# TASK ITEM
Set out exactly every line of the entries below, starting at the line that holds "- Progress Summary: Horizontal" and stopping after the line that holds "- Activity: Timeline, left sidebar".
--- START ---
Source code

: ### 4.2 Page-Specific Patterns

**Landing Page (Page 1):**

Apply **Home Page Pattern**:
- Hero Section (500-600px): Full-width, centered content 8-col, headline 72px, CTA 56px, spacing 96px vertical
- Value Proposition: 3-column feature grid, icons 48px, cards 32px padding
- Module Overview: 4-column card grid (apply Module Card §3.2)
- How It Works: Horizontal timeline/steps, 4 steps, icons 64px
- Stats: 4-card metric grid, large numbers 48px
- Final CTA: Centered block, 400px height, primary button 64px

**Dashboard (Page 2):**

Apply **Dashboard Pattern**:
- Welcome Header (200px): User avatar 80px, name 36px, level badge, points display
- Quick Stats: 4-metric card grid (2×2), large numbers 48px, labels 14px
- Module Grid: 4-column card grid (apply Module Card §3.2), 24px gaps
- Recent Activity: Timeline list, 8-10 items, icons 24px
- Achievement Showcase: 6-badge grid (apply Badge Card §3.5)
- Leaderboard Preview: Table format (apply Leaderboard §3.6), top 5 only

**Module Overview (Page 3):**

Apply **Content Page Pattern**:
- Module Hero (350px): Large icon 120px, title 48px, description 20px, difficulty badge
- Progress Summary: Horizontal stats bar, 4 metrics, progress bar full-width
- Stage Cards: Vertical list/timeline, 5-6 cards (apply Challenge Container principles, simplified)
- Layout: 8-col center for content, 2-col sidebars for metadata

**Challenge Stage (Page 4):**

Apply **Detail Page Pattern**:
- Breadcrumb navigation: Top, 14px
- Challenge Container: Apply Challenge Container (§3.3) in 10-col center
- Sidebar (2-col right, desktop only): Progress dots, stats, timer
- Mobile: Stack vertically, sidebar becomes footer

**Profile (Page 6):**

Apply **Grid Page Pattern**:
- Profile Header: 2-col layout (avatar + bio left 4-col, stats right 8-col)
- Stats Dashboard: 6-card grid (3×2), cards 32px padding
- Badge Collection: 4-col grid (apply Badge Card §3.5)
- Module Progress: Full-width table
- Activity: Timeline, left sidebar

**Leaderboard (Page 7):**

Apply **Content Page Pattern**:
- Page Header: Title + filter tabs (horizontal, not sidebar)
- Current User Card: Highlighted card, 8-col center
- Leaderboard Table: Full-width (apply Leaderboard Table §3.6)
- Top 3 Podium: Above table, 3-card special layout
--- END ---
--- START ---
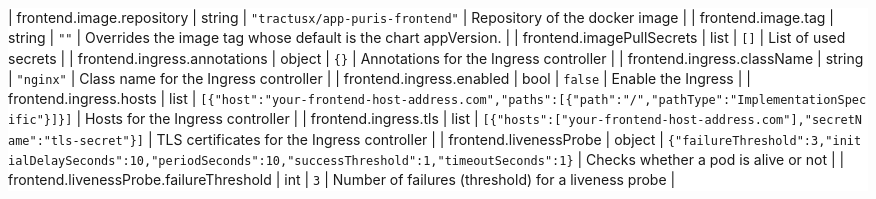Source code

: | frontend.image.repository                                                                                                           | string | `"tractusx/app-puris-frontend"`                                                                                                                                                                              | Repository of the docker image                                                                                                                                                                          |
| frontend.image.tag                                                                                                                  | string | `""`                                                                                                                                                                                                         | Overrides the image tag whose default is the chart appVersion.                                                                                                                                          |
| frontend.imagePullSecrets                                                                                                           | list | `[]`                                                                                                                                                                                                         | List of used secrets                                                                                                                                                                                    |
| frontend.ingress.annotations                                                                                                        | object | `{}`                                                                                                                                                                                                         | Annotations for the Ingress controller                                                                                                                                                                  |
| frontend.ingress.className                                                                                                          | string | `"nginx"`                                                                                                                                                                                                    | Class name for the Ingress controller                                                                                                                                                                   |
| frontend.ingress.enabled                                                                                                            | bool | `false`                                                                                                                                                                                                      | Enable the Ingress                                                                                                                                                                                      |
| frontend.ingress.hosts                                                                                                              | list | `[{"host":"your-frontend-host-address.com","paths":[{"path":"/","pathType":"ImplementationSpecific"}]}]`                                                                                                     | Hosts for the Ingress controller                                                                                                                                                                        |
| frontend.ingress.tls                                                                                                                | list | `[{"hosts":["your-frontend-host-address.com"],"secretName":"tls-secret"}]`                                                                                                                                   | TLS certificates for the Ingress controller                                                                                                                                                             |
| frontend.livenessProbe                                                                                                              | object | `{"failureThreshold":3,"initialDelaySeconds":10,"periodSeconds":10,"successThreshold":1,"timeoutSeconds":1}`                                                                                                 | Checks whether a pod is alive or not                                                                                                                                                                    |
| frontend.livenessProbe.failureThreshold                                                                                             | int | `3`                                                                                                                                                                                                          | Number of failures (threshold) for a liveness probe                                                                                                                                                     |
--- END ---
--- START ---
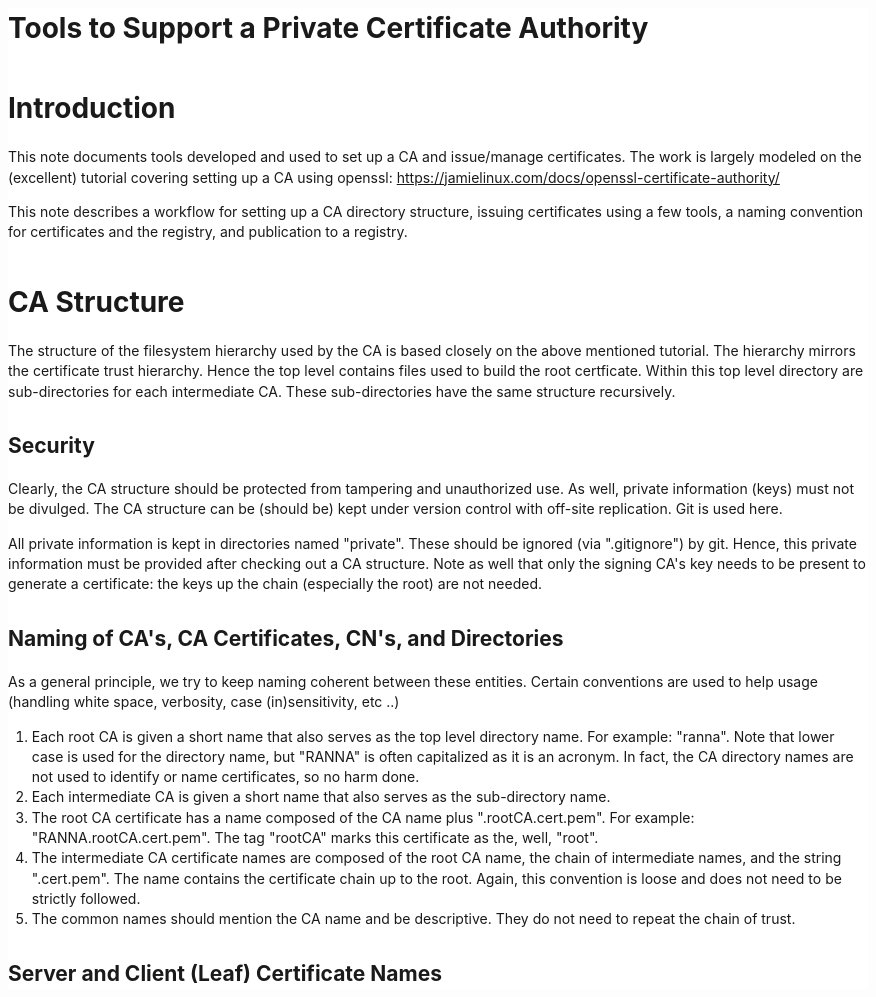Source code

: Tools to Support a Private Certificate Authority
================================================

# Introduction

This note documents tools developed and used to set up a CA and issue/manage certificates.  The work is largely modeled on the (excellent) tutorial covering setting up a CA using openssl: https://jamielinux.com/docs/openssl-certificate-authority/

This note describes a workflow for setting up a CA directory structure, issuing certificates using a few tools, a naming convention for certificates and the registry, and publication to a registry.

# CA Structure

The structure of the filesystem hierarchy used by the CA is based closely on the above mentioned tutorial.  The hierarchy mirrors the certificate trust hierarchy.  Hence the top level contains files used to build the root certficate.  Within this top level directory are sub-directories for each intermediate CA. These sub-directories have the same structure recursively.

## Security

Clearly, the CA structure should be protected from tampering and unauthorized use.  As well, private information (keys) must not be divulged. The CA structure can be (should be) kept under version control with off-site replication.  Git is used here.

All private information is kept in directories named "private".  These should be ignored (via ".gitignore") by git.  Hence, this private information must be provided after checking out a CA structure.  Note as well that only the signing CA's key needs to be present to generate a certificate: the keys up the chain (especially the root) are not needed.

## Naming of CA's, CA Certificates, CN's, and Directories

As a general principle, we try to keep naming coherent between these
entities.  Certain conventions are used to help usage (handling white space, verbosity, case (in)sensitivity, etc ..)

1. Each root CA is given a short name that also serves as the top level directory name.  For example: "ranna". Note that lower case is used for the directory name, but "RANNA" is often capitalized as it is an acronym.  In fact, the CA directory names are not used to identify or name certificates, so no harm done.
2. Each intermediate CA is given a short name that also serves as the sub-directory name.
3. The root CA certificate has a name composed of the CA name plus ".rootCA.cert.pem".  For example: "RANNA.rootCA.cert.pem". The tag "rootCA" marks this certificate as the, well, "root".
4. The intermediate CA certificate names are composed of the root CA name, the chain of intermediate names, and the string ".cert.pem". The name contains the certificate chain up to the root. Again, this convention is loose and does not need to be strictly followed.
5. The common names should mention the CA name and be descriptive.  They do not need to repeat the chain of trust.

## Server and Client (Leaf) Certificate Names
--- END ---
# EXERCISE ANSWER
- Progress Summary: Horizontal stats bar, 4 metrics, progress bar full-width
- Stage Cards: Vertical list/timeline, 5-6 cards (apply Challenge Container principles, simplified)
- Layout: 8-col center for content, 2-col sidebars for metadata

**Challenge Stage (Page 4):**

Apply **Detail Page Pattern**:
- Breadcrumb navigation: Top, 14px
- Challenge Container: Apply Challenge Container (§3.3) in 10-col center
- Sidebar (2-col right, desktop only): Progress dots, stats, timer
- Mobile: Stack vertically, sidebar becomes footer

**Profile (Page 6):**

Apply **Grid Page Pattern**:
- Profile Header: 2-col layout (avatar + bio left 4-col, stats right 8-col)
- Stats Dashboard: 6-card grid (3×2), cards 32px padding
- Badge Collection: 4-col grid (apply Badge Card §3.5)
- Module Progress: Full-width table
- Activity: Timeline, left sidebar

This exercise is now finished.